For this particular post, I shall concentrate on rhyme. There are a number of approaches you can take to rhyme. Either choosing the shop-worn because the words are easy to emote, and the audience laps it up, or having a perverse chuckle as Nick Cave does on Abattoir Blues/Lyre of Orpheus and seeing how bizarre a rhyming schema you can squeeze into the piece and still make it fit.

This would be a tiresome trick if not for the fact that this is the approach for this project. Cave wears styles like cloaks – whatever suits the song or, in this case, the album(s).
But even if Elvis Costello pulls out one too many groan-inducing puns on his lighter releases, we know there is more to the story, and so it is for playing with rhyme. Rhyme is a device that fits nicely beside the central theme, the double meaning, and the pleasing joining of images. It doesn’t have to dominate sense and it doesn’t have to draw attention to itself. Be like the beat and keep the piece moving.

It’s true that soporific ‘time/crime’ ‘love/above’ rhyming patterns do have the effect of the bopper tuning out the message, there is no reason to add to the stockpile of vapidity that already exists. The rhyme can be subdued without being stunted or stupid.

If you’re really writing a song you’ll notice that the rhymes roll out of their own accord. These will have richer resonance than you could have accomplished by trying to force a couplet into your concrete concept. This is the mystical quality of song crafting.

There is no need to address any metaphysical conjecture to make this claim. The process may be a firing of neurons brought on by presenting a novel display. That might actually be better. Then you know you can induce the state that produces results without having to make a votive offering. The wit is from within, the talent is taught. It all flows out so fast you don’t have time to think about it.

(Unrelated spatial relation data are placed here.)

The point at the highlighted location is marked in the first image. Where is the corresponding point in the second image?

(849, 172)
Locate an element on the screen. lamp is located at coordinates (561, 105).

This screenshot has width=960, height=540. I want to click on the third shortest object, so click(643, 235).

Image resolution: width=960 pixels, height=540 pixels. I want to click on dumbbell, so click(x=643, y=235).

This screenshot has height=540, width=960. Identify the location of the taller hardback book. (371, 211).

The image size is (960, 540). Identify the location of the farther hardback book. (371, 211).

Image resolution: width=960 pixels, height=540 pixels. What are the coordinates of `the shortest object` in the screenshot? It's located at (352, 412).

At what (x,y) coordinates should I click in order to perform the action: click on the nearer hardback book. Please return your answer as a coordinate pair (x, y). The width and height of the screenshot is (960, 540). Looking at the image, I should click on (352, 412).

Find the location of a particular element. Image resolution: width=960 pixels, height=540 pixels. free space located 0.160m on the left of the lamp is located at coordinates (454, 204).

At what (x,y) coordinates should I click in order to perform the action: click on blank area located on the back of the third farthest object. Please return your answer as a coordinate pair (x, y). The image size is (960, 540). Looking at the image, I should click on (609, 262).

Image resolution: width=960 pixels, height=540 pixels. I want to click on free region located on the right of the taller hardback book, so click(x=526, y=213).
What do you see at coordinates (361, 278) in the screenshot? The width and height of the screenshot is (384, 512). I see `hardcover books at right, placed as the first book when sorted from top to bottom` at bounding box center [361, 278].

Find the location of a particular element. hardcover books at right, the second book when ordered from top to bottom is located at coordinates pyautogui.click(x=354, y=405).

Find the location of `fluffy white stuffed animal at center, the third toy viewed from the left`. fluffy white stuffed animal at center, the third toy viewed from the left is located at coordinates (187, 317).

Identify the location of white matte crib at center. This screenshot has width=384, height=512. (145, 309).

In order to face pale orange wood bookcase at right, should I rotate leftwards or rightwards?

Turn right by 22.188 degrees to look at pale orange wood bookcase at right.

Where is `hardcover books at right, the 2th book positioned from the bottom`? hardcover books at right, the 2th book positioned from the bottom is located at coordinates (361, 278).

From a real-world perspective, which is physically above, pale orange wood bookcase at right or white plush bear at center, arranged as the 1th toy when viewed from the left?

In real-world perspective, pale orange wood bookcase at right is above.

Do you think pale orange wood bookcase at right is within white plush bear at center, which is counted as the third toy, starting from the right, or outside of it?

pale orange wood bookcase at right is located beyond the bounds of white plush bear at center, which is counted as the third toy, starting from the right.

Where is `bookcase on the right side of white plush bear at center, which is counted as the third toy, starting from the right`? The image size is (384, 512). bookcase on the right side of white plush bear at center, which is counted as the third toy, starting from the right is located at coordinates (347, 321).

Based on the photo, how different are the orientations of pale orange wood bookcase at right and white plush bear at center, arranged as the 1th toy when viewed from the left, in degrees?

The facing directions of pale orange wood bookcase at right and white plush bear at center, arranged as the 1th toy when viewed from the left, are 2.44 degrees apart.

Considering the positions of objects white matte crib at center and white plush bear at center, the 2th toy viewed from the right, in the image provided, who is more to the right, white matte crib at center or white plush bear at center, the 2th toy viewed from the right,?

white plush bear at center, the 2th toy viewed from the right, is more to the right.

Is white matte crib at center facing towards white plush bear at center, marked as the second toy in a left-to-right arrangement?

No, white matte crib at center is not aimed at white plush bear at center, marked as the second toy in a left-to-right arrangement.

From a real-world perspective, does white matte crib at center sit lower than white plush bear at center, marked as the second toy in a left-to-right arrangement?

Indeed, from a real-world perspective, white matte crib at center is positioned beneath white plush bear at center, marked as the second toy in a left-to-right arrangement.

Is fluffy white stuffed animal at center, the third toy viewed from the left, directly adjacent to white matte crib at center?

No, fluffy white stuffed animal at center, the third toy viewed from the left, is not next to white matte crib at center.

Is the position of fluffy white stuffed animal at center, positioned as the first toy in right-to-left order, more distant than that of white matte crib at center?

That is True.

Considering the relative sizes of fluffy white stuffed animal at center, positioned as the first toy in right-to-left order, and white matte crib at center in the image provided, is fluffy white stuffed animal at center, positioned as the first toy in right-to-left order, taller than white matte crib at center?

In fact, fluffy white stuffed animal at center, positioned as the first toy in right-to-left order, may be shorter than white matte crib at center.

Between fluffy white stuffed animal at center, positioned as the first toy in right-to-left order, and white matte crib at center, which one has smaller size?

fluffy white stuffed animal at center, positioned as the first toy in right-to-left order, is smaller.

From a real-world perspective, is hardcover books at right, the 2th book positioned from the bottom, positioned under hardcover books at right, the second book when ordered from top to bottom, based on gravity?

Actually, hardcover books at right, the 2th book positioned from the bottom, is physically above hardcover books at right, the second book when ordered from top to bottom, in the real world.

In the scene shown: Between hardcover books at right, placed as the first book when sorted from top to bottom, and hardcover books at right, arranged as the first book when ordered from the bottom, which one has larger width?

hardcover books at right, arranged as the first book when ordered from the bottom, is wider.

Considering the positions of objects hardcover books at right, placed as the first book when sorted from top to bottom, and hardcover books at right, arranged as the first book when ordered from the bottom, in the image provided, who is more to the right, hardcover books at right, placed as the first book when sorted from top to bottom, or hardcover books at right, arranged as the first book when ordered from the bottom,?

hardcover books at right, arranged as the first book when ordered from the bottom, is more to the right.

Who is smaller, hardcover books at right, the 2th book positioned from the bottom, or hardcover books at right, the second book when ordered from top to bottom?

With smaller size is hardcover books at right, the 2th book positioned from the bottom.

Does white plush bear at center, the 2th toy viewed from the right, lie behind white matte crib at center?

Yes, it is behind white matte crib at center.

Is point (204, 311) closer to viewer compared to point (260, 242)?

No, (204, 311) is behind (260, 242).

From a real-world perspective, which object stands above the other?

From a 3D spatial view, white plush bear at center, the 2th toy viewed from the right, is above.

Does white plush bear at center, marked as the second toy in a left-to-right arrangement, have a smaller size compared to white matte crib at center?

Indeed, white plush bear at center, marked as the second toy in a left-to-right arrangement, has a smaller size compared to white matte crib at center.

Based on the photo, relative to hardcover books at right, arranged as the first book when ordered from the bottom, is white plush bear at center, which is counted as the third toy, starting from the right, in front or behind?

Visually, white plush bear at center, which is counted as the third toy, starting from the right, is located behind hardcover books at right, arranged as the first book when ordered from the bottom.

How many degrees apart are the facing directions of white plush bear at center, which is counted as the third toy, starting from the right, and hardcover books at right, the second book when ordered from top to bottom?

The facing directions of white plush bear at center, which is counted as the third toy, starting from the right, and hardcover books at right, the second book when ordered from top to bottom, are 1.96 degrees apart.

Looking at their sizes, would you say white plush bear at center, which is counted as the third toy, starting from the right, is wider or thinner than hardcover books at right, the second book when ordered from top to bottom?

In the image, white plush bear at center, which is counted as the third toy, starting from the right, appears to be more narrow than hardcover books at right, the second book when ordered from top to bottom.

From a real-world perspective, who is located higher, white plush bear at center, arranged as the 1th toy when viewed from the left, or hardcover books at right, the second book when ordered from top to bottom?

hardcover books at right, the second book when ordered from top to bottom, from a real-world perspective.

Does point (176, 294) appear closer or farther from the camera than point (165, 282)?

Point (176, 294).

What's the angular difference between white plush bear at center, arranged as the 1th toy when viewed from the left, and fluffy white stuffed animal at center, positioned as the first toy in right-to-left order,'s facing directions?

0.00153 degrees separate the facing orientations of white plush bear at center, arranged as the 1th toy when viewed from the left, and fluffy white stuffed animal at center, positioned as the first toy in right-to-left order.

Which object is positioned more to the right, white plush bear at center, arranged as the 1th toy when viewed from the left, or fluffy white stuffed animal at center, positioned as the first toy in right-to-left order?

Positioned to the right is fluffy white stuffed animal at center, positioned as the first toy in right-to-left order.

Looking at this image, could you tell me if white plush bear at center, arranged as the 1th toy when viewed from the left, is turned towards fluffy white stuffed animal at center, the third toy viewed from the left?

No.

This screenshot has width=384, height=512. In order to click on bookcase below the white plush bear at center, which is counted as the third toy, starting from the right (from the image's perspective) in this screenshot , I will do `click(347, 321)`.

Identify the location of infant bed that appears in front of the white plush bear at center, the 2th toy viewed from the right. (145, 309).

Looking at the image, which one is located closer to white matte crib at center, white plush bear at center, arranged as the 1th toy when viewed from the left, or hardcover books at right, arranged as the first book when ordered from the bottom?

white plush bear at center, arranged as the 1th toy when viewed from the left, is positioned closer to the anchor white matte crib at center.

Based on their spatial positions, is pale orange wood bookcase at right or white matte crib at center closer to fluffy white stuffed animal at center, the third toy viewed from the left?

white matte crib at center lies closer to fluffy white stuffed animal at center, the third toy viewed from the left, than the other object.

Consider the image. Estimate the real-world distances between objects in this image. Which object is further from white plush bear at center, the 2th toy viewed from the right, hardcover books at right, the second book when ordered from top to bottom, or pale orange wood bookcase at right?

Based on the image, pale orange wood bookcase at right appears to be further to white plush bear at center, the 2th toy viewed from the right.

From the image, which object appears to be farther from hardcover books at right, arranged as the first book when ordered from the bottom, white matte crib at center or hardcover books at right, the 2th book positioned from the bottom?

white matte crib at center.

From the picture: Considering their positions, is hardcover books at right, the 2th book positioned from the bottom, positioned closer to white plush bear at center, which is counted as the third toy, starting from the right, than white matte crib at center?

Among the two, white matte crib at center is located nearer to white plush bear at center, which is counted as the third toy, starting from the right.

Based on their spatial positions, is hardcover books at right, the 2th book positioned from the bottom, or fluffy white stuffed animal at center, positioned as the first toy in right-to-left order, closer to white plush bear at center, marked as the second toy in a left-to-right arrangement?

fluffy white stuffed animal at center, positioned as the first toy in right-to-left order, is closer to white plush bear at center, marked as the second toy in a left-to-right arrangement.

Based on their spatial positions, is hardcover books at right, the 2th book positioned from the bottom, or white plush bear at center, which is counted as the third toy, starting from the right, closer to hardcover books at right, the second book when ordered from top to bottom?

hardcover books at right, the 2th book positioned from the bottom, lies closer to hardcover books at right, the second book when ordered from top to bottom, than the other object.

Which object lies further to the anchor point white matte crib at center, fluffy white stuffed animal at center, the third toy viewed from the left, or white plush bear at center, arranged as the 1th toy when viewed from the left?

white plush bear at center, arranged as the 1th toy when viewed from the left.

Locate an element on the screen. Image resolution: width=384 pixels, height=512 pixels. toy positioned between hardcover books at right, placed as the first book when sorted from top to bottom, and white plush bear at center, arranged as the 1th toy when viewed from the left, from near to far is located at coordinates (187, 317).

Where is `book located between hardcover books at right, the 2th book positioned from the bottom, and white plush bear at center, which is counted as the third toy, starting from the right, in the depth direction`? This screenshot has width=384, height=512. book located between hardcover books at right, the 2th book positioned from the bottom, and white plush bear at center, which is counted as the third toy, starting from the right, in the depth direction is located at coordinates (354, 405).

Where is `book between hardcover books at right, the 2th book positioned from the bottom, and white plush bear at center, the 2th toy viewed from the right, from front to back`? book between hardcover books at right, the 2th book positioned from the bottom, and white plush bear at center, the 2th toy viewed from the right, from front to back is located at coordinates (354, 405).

While this is a splendid way of working, it won’t be for everyone. Not every brain can make these kind of connections unconsciously and will be better off consulting some other lyricist for advice.

Ladies and Gentlemen

Quote

Let me introduce my credentials. I draw my inspiration from copious quantities of reading, of listening to music, and of going to concerts.

There is a mix of experience and technique that I bring to bear on my own writing. My two strongest areas are in song lyrics and poetry. I bring a poetic sensibility to other works but am not bound to. It does help, however, in providing you, the reader, with a good combination of expert tips and insights into the process.

I can write on practically any subject, but I arrived at this point through much trial and error, many broken conceits. I don’t need time to write. I don’t lack for inspiration. I can write to order if the request is general i.e. write me snippets for a musical on a tabloid banning a reality TV star. There’s no way in hell I’d want to do that. But I could.

I like pieces to be filled with the kind of lines that one can chew over; build patterns with. Poems that act like gifts to the reader when they spot another layer.
But equally I could write you a dozen songs called I Love You.

II

I think, just as it useful to step out on stage the movements and interaction of the characters in a play you’re writing, it is helpful to be able to sing (at least in your head) your song lyrics.

Singing is a whole other discipline but it can feed into your songwriting enterprise. It will help if your singing is matured to the point where you are tracking the significance of what you are singing about, rather than dragging the words into a sloppy pastiche of your idol(s). It is natural to begin with emulating the singing styles and/or lyrical panache of the artistes you look up to but the real revelation comes at the point when you realise you have your own style. And this style is not affected, but natural.